Created docs (and example) for cudart function in torch.cuda (#128741)
Fixes #127908
## Description
Created docs to document the torch.cuda.cudart function to solve the issue #127908.
I tried to stick to the [guidelines to document a function](https://github.com/pytorch/pytorch/wiki/Docstring-Guidelines#documenting-a-function) but I was not sure if there is a consensus on how to handle the docs of a function that calls an internal function. So I went ahead and tried what the function will raise, etc. from the user endpoint and documented it (i.e. I am giving what actually _lazy_init() will raise).
Updated PR from #128298 since I made quite a big mistake in my branch. I apologize for the newbie mistake.
### Summary of Changes
- Added docs for torch.cuda.cudart
- Added the cudart function in the autosummary of docs/source/cuda.rst
## Checklist
- [X] The issue that is being fixed is referred in the description
- [X] Only one issue is addressed in this pull request
- [X] Labels from the issue that this PR is fixing are added to this pull request
- [X] No unnecesary issues are included into this pull request
Pull Request resolved: https://github.com/pytorch/pytorch/pull/128741
Approved by: https://github.com/msaroufim
diff --git a/docs/source/cuda.rst b/docs/source/cuda.rst
index 7b9bf53..7f6f2d2 100644
--- a/docs/source/cuda.rst
+++ b/docs/source/cuda.rst
@@ -12,6 +12,7 @@
current_blas_handle
current_device
current_stream
+ cudart
default_stream
device
device_count
diff --git a/torch/cuda/__init__.py b/torch/cuda/__init__.py
index 6722114..e08572f 100644
--- a/torch/cuda/__init__.py
+++ b/torch/cuda/__init__.py
@@ -334,6 +334,59 @@
def cudart():
+ r"""Retrieves the CUDA runtime API module.
+
+
+ This function initializes the CUDA runtime environment if it is not already
+ initialized and returns the CUDA runtime API module (_cudart). The CUDA
+ runtime API module provides access to various CUDA runtime functions.
+
+ Args:
+ ``None``
+
+ Returns:
+ module: The CUDA runtime API module (_cudart).
+
+ Raises:
+ RuntimeError: If CUDA cannot be re-initialized in a forked subprocess.

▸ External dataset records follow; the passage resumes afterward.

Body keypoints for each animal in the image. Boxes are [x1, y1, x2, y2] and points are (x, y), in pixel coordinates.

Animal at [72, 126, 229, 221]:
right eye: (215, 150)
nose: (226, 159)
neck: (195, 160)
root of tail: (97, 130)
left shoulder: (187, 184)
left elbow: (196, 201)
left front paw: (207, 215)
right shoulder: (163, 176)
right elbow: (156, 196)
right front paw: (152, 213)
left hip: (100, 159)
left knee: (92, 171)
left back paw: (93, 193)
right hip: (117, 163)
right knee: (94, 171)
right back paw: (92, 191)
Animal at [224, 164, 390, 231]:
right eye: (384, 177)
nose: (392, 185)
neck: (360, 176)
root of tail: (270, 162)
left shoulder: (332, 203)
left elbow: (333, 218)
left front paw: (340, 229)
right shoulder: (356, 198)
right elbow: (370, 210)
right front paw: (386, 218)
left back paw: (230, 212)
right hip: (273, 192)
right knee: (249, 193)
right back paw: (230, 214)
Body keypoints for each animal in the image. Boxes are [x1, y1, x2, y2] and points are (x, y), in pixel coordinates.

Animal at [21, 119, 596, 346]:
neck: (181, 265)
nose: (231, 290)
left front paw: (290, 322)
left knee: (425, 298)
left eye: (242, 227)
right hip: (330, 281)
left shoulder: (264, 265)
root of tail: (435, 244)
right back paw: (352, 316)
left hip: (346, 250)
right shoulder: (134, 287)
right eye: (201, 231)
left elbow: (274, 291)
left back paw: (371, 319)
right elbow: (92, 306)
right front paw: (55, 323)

+ AssertionError: If PyTorch is not compiled with CUDA support or if libcudart functions are unavailable.
+
+ Example of CUDA operations with profiling:
+ >>> import torch
+ >>> from torch.cuda import cudart, check_error
+ >>> import os
+ >>>
+ >>> os.environ['CUDA_PROFILE'] = '1'
+ >>>
+ >>> def perform_cuda_operations_with_streams():
+ >>> stream = torch.cuda.Stream()
+ >>> with torch.cuda.stream(stream):
+ >>> x = torch.randn(100, 100, device='cuda')

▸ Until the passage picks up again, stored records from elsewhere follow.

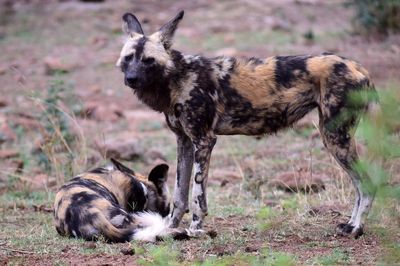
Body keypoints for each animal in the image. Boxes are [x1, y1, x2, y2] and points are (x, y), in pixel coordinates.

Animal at [54, 159, 188, 242]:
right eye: (167, 208)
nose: (167, 213)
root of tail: (92, 214)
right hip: (128, 217)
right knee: (153, 230)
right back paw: (182, 232)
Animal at [115, 11, 378, 238]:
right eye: (128, 58)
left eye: (148, 60)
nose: (131, 79)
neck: (177, 79)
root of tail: (358, 67)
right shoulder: (185, 142)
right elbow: (180, 194)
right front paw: (169, 227)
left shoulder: (204, 141)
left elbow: (198, 196)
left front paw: (196, 229)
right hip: (336, 138)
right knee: (360, 184)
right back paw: (351, 224)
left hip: (335, 137)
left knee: (367, 183)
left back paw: (356, 228)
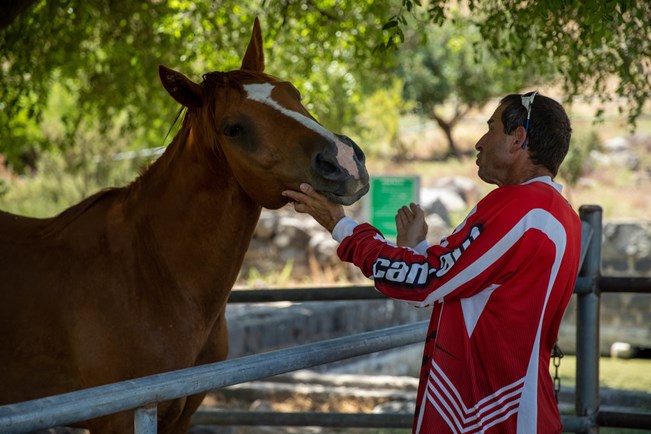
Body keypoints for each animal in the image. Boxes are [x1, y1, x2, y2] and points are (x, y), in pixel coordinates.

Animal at [0, 19, 366, 434]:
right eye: (233, 128)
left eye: (295, 93)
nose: (344, 160)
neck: (150, 273)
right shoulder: (121, 419)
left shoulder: (183, 414)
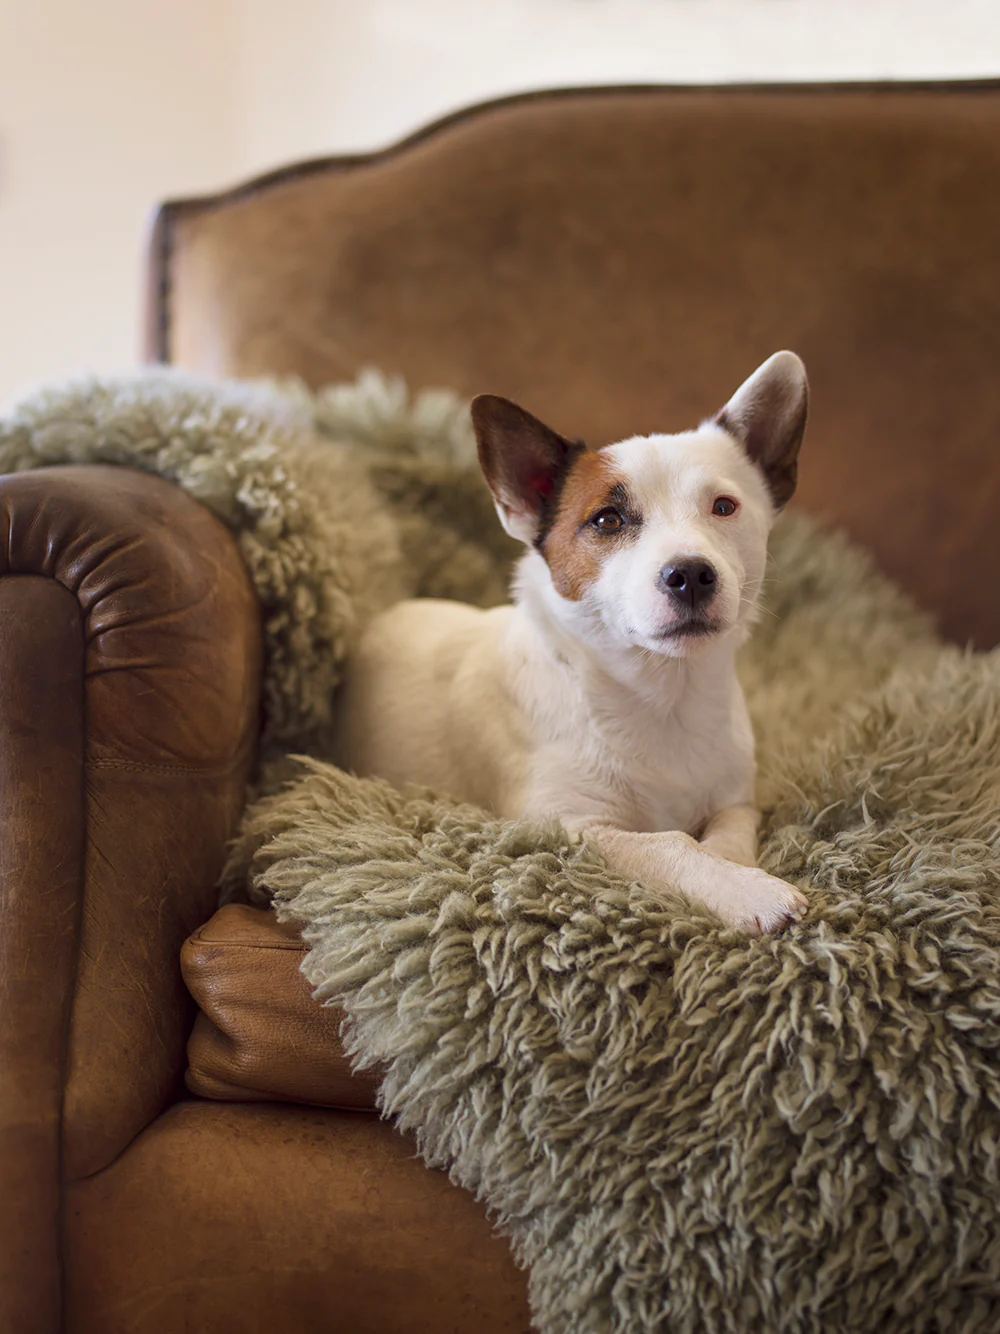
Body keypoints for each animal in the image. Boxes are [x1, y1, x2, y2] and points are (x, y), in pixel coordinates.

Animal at [337, 354, 816, 939]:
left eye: (724, 507)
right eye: (607, 520)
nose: (690, 574)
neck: (663, 695)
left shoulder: (736, 802)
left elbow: (725, 834)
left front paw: (735, 874)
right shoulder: (571, 828)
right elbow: (670, 845)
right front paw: (748, 892)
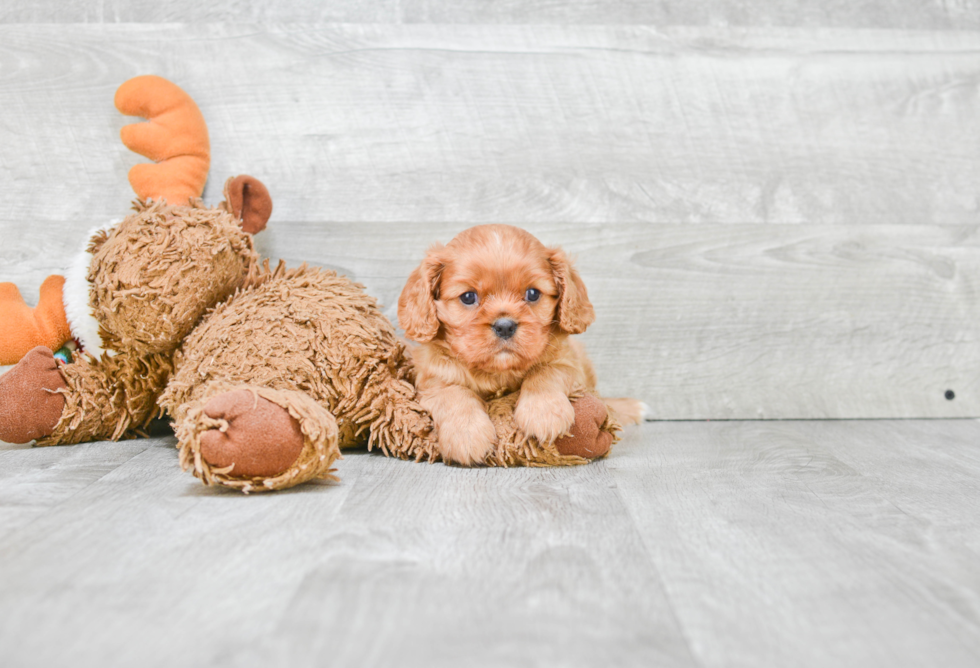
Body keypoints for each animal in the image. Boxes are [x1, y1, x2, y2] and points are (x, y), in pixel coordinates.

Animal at [398, 224, 644, 464]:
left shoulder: (570, 365)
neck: (498, 372)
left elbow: (546, 372)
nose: (505, 326)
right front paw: (467, 435)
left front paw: (543, 413)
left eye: (533, 294)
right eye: (468, 297)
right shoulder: (431, 379)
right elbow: (452, 393)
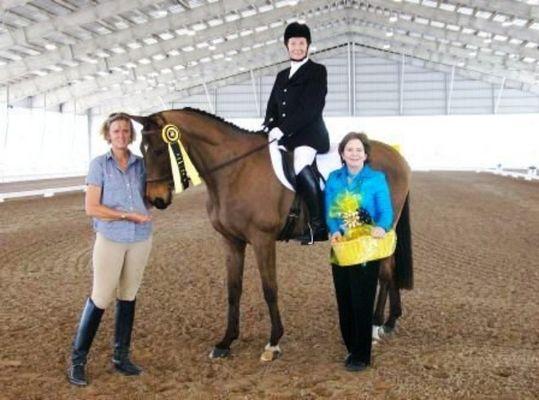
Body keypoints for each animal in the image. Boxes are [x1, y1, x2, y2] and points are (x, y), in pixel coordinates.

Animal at [127, 108, 414, 360]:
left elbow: (269, 288)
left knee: (385, 271)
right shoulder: (231, 241)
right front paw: (225, 342)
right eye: (140, 149)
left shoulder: (262, 239)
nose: (156, 199)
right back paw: (389, 322)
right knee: (389, 269)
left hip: (383, 227)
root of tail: (397, 157)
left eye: (160, 149)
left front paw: (274, 342)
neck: (235, 171)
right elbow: (233, 289)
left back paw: (375, 326)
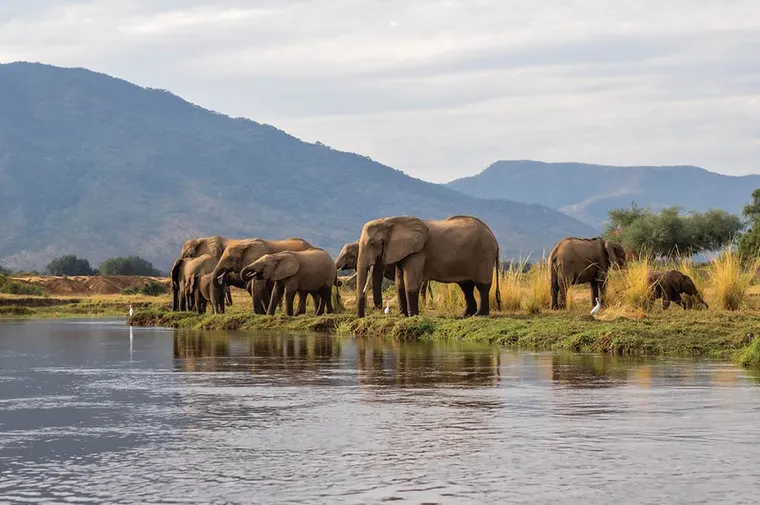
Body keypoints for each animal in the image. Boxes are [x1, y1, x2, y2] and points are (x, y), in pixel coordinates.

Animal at [354, 215, 501, 318]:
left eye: (373, 243)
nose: (362, 317)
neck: (391, 220)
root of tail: (494, 238)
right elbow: (399, 282)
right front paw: (402, 315)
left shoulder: (418, 252)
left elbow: (411, 282)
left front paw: (412, 316)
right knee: (466, 286)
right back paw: (465, 315)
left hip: (484, 255)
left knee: (482, 286)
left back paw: (479, 315)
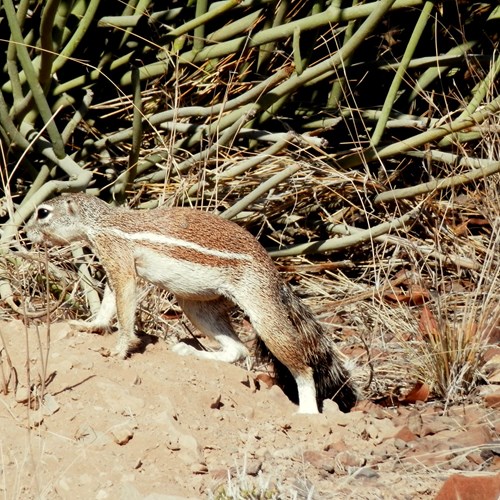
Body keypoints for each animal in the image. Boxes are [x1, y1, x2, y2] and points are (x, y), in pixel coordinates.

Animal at [25, 192, 358, 414]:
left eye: (43, 212)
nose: (26, 234)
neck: (102, 221)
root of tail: (274, 274)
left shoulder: (117, 257)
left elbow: (124, 305)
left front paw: (119, 349)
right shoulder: (114, 264)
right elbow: (110, 302)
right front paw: (89, 325)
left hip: (262, 312)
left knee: (300, 365)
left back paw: (307, 411)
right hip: (197, 308)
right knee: (237, 350)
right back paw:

+ >>> y = torch.randn(100, 100, device='cuda')
+ >>> z = torch.mul(x, y)
+ >>> return z
+ >>>
+ >>> torch.cuda.synchronize()
+ >>> print("====== Start nsys profiling ======")
+ >>> check_error(cudart().cudaProfilerStart())
+ >>> with torch.autograd.profiler.emit_nvtx():
+ >>> result = perform_cuda_operations_with_streams()
+ >>> print("CUDA operations completed.")
+ >>> check_error(torch.cuda.cudart().cudaProfilerStop())
+ >>> print("====== End nsys profiling ======")
+
+ To run this example and save the profiling information, execute:
+ >>> $ nvprof --profile-from-start off --csv --print-summary -o trace_name.prof -f -- python cudart_test.py
+
+ This command profiles the CUDA operations in the provided script and saves
+ the profiling information to a file named `trace_name.prof`.
+ The `--profile-from-start off` option ensures that profiling starts only
+ after the `cudaProfilerStart` call in the script.
+ The `--csv` and `--print-summary` options format the profiling output as a
+ CSV file and print a summary, respectively.
+ The `-o` option specifies the output file name, and the `-f` option forces the
+ overwrite of the output file if it already exists.
+ """
_lazy_init()
return _cudart